● DIRECTIONS FOR THIS TASK: Write out again, unchanged, the lines from the one containing "Testata giornalistica" up to and including the one containing "Direttore Responsabile: Alessandro".

● RECORDS FOR THE TASK:

────────────────

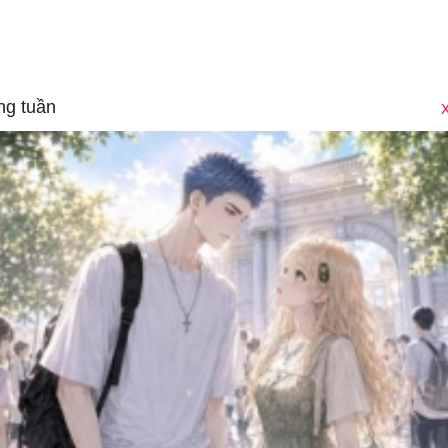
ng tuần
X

────────────────

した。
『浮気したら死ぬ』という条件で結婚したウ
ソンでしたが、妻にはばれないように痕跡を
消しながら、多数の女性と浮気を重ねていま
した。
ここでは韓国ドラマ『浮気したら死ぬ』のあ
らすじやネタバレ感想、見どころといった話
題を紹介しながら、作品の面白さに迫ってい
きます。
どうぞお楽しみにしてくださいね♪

────────────────

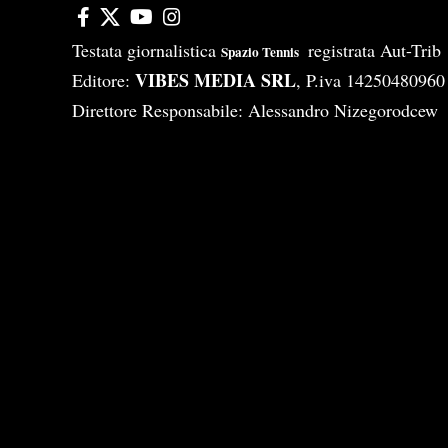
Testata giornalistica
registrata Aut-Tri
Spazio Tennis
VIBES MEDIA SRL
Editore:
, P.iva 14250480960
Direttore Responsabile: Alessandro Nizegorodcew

────────────────

● ANSWER TO THE EXERCISE:
Testata giornalistica
registrata Aut-Tri
Spazio Tennis
VIBES MEDIA SRL
Editore:
, P.iva 14250480960
Direttore Responsabile: Alessandro Nizegorodcew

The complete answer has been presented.